Directions for this task |
Because the pictures are not wanted, reproduce the rest of the records below exactly as they stand.

Task data |
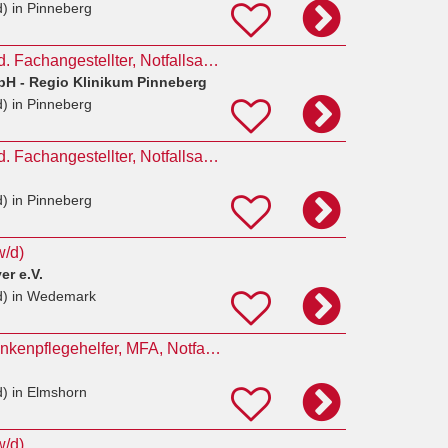
d)
in Pinneberg
Pflegefachkraft, Med. Fachangestellter, Notfallsanitäter (m/w/d) Notfallambulanz Pinneberg
bH - Regio Klinikum Pinneberg
d)
in Pinneberg
Pflegefachkraft, Med. Fachangestellter, Notfallsanitäter (m/w/d) Notfallambulanz Pinneberg
d)
in Pinneberg
w/d)
r e.V.
d)
in Wedemark
Pflegefachkraft, Krankenpflegehelfer, MFA, Notfallsanitäter (m/w/d) Notfallambulanz Pflege Elmshorn
d)
in Elmshorn
w/d)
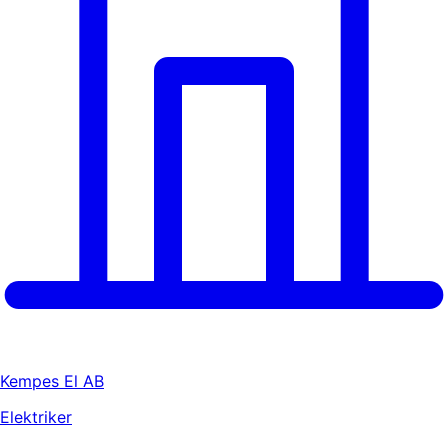
Kempes El AB
Elektriker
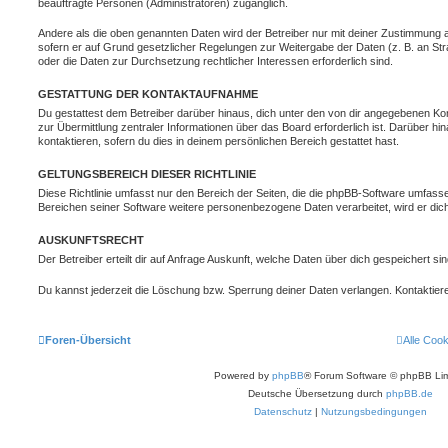
beauftragte Personen (Administratoren) zugänglich.
Andere als die oben genannten Daten wird der Betreiber nur mit deiner Zustimmung an 
sofern er auf Grund gesetzlicher Regelungen zur Weitergabe der Daten (z. B. an Stra
oder die Daten zur Durchsetzung rechtlicher Interessen erforderlich sind.
GESTATTUNG DER KONTAKTAUFNAHME
Du gestattest dem Betreiber darüber hinaus, dich unter den von dir angegebenen Kon
zur Übermittlung zentraler Informationen über das Board erforderlich ist. Darüber h
kontaktieren, sofern du dies in deinem persönlichen Bereich gestattet hast.
GELTUNGSBEREICH DIESER RICHTLINIE
Diese Richtlinie umfasst nur den Bereich der Seiten, die die phpBB-Software umfasse
Bereichen seiner Software weitere personenbezogene Daten verarbeitet, wird er dich
AUSKUNFTSRECHT
Der Betreiber erteilt dir auf Anfrage Auskunft, welche Daten über dich gespeichert sin
Du kannst jederzeit die Löschung bzw. Sperrung deiner Daten verlangen. Kontaktiere 
Foren-Übersicht
Alle Coo
Powered by
phpBB
® Forum Software © phpBB Lim
Deutsche Übersetzung durch
phpBB.de
Datenschutz
|
Nutzungsbedingungen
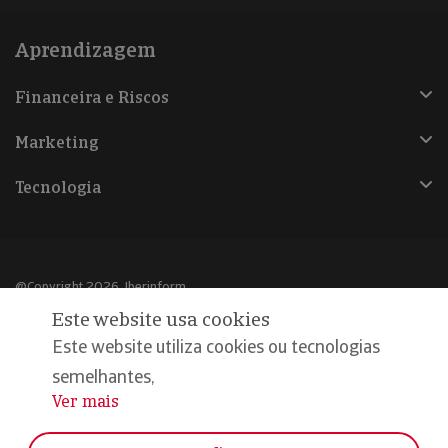
Aprendizagem
Financeira e Riscos
Marketing
Tecnologia
@Copyright 2026, Iberinform
Este website usa cookies
Aviso legal
Este website utiliza cookies ou tecnologias
Política de cookies
semelhantes,
Ver mais
...
Declaração de privacidade
Compromisso qualidade e segurança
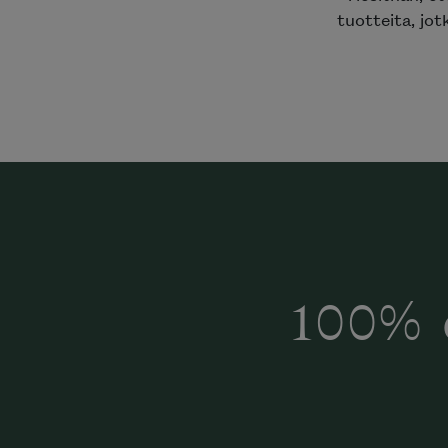
tuotteita, jotk
100% 
Halua
Mi
katalog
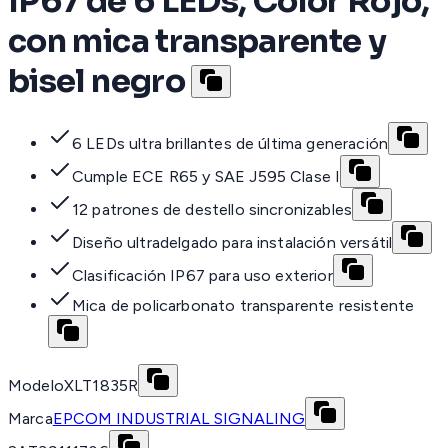
IP67 de 6 LEDs, Color Rojo,
con mica transparente y
bisel negro
6 LEDs ultra brillantes de última generación
Cumple ECE R65 y SAE J595 Clase I
12 patrones de destello sincronizables
Diseño ultradelgado para instalación versátil
Clasificación IP67 para uso exterior
Mica de policarbonato transparente resistente
Modelo
XLT1835R
Marca
EPCOM INDUSTRIAL SIGNALING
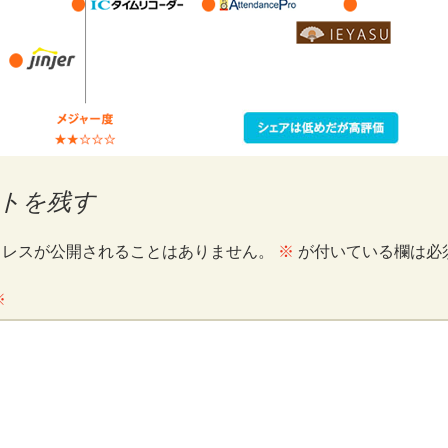
トを残す
ドレスが公開されることはありません。
※
が付いている欄は必
※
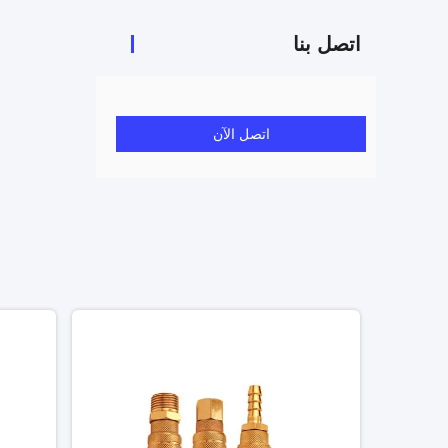
اتصل بنا
اتصل الآن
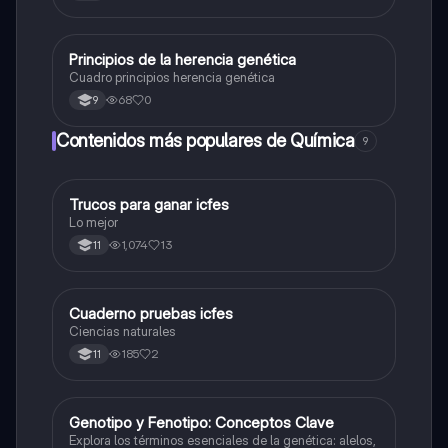
Principios de la herencia genética
Biologia
Cuadro principios herencia genética
68
0
9
Contenidos más populares de Química
9
Trucos para ganar icfes
Química
Lo mejor
1,074
13
11
Cuaderno pruebas icfes
Biologia
Ciencias naturales
185
2
11
G
Genotipo y Fenotipo: Conceptos Clave
Biologia
Explora los términos esenciales de la genética: alelos,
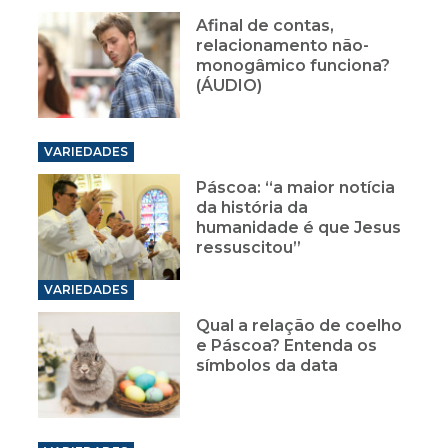
Afinal de contas,
relacionamento não-
monogâmico funciona?
(ÁUDIO)
VARIEDADES
Páscoa: “a maior notícia
da história da
humanidade é que Jesus
ressuscitou”
VARIEDADES
Qual a relação de coelho
e Páscoa? Entenda os
símbolos da data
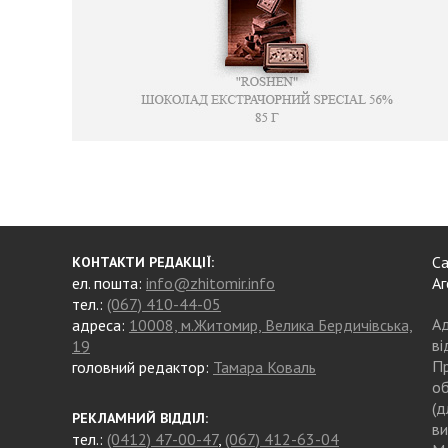
Са
КОНТАКТИ РЕДАКЦІЇ:
ел. пошта:
info@zhitomir.info
Аг
тел.:
(067) 410-44-05
Ад
адреса:
10008, м.Житомир, Велика Бердичівська,
ві
19
Пр
головний редактор:
Тамара Коваль
об
(д
РЕКЛАМНИЙ ВІДДІЛ:
ви
тел.:
(0412) 47-00-47
,
(067) 412-63-04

Solution for this exercise |
d)
in Pinneberg
Pflegefachkraft, Med. Fachangestellter, Notfallsanitäter (m/w/d) Notfallambulanz Pinneberg
bH - Regio Klinikum Pinneberg
d)
in Pinneberg
Pflegefachkraft, Med. Fachangestellter, Notfallsanitäter (m/w/d) Notfallambulanz Pinneberg
d)
in Pinneberg
w/d)
r e.V.
d)
in Wedemark
Pflegefachkraft, Krankenpflegehelfer, MFA, Notfallsanitäter (m/w/d) Notfallambulanz Pflege Elmshorn
d)
in Elmshorn
w/d)
Kempes El AB
Elektriker
beauftragte Personen (Administratoren) zugänglich.
Andere als die oben genannten Daten wird der Betreiber nur mit deiner Zustimmung an 
sofern er auf Grund gesetzlicher Regelungen zur Weitergabe der Daten (z. B. an Stra
oder die Daten zur Durchsetzung rechtlicher Interessen erforderlich sind.
GESTATTUNG DER KONTAKTAUFNAHME
Du gestattest dem Betreiber darüber hinaus, dich unter den von dir angegebenen Kon
zur Übermittlung zentraler Informationen über das Board erforderlich ist. Darüber h
kontaktieren, sofern du dies in deinem persönlichen Bereich gestattet hast.
GELTUNGSBEREICH DIESER RICHTLINIE
Diese Richtlinie umfasst nur den Bereich der Seiten, die die phpBB-Software umfasse
Bereichen seiner Software weitere personenbezogene Daten verarbeitet, wird er dich
AUSKUNFTSRECHT
Der Betreiber erteilt dir auf Anfrage Auskunft, welche Daten über dich gespeichert sin
Du kannst jederzeit die Löschung bzw. Sperrung deiner Daten verlangen. Kontaktiere 
Foren-Übersicht
Alle Coo
Powered by
phpBB
® Forum Software © phpBB Lim
Deutsche Übersetzung durch
phpBB.de
Datenschutz
|
Nutzungsbedingungen
Aprendizagem
Financeira e Riscos
Marketing
Tecnologia
@Copyright 2026, Iberinform
Este website usa cookies
Aviso legal
Este website utiliza cookies ou tecnologias
Política de cookies
semelhantes,
Ver mais
...
Declaração de privacidade
Compromisso qualidade e segurança
tuotteita, jotk
100% 
Halua
Mi
katalog
IP67 de 6 LEDs, Color Rojo,
con mica transparente y
bisel negro
6 LEDs ultra brillantes de última generación
Cumple ECE R65 y SAE J595 Clase I
12 patrones de destello sincronizables
Diseño ultradelgado para instalación versátil
Clasificación IP67 para uso exterior
Mica de policarbonato transparente resistente
Modelo
XLT1835R
Marca
EPCOM INDUSTRIAL SIGNALING
トを残す
ドレスが公開されることはありません。
※
が付いている欄は必
※
اتصل بنا
اتصل الآن
Principios de la herencia genética
Biologia
Cuadro principios herencia genética
68
0
9
Contenidos más populares de Química
9
Trucos para ganar icfes
Química
Lo mejor
1,074
13
11
Cuaderno pruebas icfes
Biologia
Ciencias naturales
185
2
11
G
Genotipo y Fenotipo: Conceptos Clave
Biologia
Explora los términos esenciales de la genética: alelos,
Afinal de contas,
relacionamento não-
monogâmico funciona?
(ÁUDIO)
VARIEDADES
Páscoa: “a maior notícia
da história da
humanidade é que Jesus
ressuscitou”
VARIEDADES
Qual a relação de coelho
e Páscoa? Entenda os
símbolos da data
Са
КОНТАКТИ РЕДАКЦІЇ:
ел. пошта:
info@zhitomir.info
Аг
тел.:
(067) 410-44-05
Ад
адреса:
10008, м.Житомир, Велика Бердичівська,
ві
19
Пр
головний редактор:
Тамара Коваль
об
(д
РЕКЛАМНИЙ ВІДДІЛ:
ви
тел.:
(0412) 47-00-47
,
(067) 412-63-04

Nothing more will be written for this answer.